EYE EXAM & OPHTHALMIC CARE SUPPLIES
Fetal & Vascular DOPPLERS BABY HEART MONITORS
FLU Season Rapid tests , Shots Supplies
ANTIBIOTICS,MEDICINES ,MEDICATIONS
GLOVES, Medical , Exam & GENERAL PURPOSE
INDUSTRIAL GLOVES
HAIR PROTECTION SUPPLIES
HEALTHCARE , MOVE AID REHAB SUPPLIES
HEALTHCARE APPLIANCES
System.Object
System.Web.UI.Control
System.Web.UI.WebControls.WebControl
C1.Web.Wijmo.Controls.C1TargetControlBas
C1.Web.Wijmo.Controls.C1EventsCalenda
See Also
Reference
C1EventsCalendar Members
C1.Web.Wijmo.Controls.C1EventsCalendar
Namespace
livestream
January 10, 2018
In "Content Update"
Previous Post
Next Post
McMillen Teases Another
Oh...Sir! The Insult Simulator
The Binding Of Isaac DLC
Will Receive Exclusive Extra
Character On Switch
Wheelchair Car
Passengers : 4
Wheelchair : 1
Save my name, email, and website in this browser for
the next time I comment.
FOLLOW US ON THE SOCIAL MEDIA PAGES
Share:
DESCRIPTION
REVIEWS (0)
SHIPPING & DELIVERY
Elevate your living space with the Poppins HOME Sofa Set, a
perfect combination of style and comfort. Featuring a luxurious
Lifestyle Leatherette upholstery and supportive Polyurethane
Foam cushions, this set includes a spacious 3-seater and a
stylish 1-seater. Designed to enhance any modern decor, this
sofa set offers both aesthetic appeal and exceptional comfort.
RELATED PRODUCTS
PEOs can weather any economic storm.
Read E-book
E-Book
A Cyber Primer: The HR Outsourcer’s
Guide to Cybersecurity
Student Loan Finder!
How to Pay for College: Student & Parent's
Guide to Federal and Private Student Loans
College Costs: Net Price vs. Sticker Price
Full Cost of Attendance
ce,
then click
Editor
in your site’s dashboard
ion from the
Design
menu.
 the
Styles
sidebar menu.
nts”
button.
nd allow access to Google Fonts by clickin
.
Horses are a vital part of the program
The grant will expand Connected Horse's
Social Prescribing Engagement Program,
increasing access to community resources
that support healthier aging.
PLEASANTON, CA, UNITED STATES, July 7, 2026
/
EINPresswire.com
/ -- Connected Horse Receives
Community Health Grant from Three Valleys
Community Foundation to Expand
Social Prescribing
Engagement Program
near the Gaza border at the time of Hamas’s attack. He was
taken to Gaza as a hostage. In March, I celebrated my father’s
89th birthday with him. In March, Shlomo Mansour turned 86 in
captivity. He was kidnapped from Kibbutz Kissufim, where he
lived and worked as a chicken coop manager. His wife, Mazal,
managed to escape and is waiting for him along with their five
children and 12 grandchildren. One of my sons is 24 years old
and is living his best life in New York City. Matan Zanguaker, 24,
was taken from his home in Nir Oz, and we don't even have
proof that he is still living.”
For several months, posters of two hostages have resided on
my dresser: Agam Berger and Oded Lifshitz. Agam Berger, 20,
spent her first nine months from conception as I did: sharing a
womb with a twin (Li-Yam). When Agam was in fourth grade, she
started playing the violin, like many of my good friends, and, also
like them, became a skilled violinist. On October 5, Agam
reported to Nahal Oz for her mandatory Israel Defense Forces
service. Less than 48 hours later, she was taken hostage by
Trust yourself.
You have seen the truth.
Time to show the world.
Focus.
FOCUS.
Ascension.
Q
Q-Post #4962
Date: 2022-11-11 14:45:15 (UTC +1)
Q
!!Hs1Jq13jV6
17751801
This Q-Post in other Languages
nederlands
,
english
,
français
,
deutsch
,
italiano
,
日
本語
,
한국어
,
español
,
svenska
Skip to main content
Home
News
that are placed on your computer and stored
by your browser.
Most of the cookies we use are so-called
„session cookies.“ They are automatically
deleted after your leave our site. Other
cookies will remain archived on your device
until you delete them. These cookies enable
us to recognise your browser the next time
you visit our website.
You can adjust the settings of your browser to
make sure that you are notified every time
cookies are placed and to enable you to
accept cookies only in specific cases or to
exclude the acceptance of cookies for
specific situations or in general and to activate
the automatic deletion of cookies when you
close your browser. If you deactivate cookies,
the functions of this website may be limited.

===

Consigne:
Réécrivez toutes les lignes ci-dessus en remplaçant « Wheelchair » par « Fauteuil roulant », sans rien modifier d'autre.

Réponse:
EYE EXAM & OPHTHALMIC CARE SUPPLIES
Fetal & Vascular DOPPLERS BABY HEART MONITORS
FLU Season Rapid tests , Shots Supplies
ANTIBIOTICS,MEDICINES ,MEDICATIONS
GLOVES, Medical , Exam & GENERAL PURPOSE
INDUSTRIAL GLOVES
HAIR PROTECTION SUPPLIES
HEALTHCARE , MOVE AID REHAB SUPPLIES
HEALTHCARE APPLIANCES
System.Object
System.Web.UI.Control
System.Web.UI.WebControls.WebControl
C1.Web.Wijmo.Controls.C1TargetControlBas
C1.Web.Wijmo.Controls.C1EventsCalenda
See Also
Reference
C1EventsCalendar Members
C1.Web.Wijmo.Controls.C1EventsCalendar
Namespace
livestream
January 10, 2018
In "Content Update"
Previous Post
Next Post
McMillen Teases Another
Oh...Sir! The Insult Simulator
The Binding Of Isaac DLC
Will Receive Exclusive Extra
Character On Switch
Fauteuil roulant Car
Passengers : 4
Fauteuil roulant : 1
Save my name, email, and website in this browser for
the next time I comment.
FOLLOW US ON THE SOCIAL MEDIA PAGES
Share:
DESCRIPTION
REVIEWS (0)
SHIPPING & DELIVERY
Elevate your living space with the Poppins HOME Sofa Set, a
perfect combination of style and comfort. Featuring a luxurious
Lifestyle Leatherette upholstery and supportive Polyurethane
Foam cushions, this set includes a spacious 3-seater and a
stylish 1-seater. Designed to enhance any modern decor, this
sofa set offers both aesthetic appeal and exceptional comfort.
RELATED PRODUCTS
PEOs can weather any economic storm.
Read E-book
E-Book
A Cyber Primer: The HR Outsourcer’s
Guide to Cybersecurity
Student Loan Finder!
How to Pay for College: Student & Parent's
Guide to Federal and Private Student Loans
College Costs: Net Price vs. Sticker Price
Full Cost of Attendance
ce,
then click
Editor
in your site’s dashboard
ion from the
Design
menu.
 the
Styles
sidebar menu.
nts”
button.
nd allow access to Google Fonts by clickin
.
Horses are a vital part of the program
The grant will expand Connected Horse's
Social Prescribing Engagement Program,
increasing access to community resources
that support healthier aging.
PLEASANTON, CA, UNITED STATES, July 7, 2026
/
EINPresswire.com
/ -- Connected Horse Receives
Community Health Grant from Three Valleys
Community Foundation to Expand
Social Prescribing
Engagement Program
near the Gaza border at the time of Hamas’s attack. He was
taken to Gaza as a hostage. In March, I celebrated my father’s
89th birthday with him. In March, Shlomo Mansour turned 86 in
captivity. He was kidnapped from Kibbutz Kissufim, where he
lived and worked as a chicken coop manager. His wife, Mazal,
managed to escape and is waiting for him along with their five
children and 12 grandchildren. One of my sons is 24 years old
and is living his best life in New York City. Matan Zanguaker, 24,
was taken from his home in Nir Oz, and we don't even have
proof that he is still living.”
For several months, posters of two hostages have resided on
my dresser: Agam Berger and Oded Lifshitz. Agam Berger, 20,
spent her first nine months from conception as I did: sharing a
womb with a twin (Li-Yam). When Agam was in fourth grade, she
started playing the violin, like many of my good friends, and, also
like them, became a skilled violinist. On October 5, Agam
reported to Nahal Oz for her mandatory Israel Defense Forces
service. Less than 48 hours later, she was taken hostage by
Trust yourself.
You have seen the truth.
Time to show the world.
Focus.
FOCUS.
Ascension.
Q
Q-Post #4962
Date: 2022-11-11 14:45:15 (UTC +1)
Q
!!Hs1Jq13jV6
17751801
This Q-Post in other Languages
nederlands
,
english
,
français
,
deutsch
,
italiano
,
日
本語
,
한국어
,
español
,
svenska
Skip to main content
Home
News
that are placed on your computer and stored
by your browser.
Most of the cookies we use are so-called
„session cookies.“ They are automatically
deleted after your leave our site. Other
cookies will remain archived on your device
until you delete them. These cookies enable
us to recognise your browser the next time
you visit our website.
You can adjust the settings of your browser to
make sure that you are notified every time
cookies are placed and to enable you to
accept cookies only in specific cases or to
exclude the acceptance of cookies for
specific situations or in general and to activate
the automatic deletion of cookies when you
close your browser. If you deactivate cookies,
the functions of this website may be limited.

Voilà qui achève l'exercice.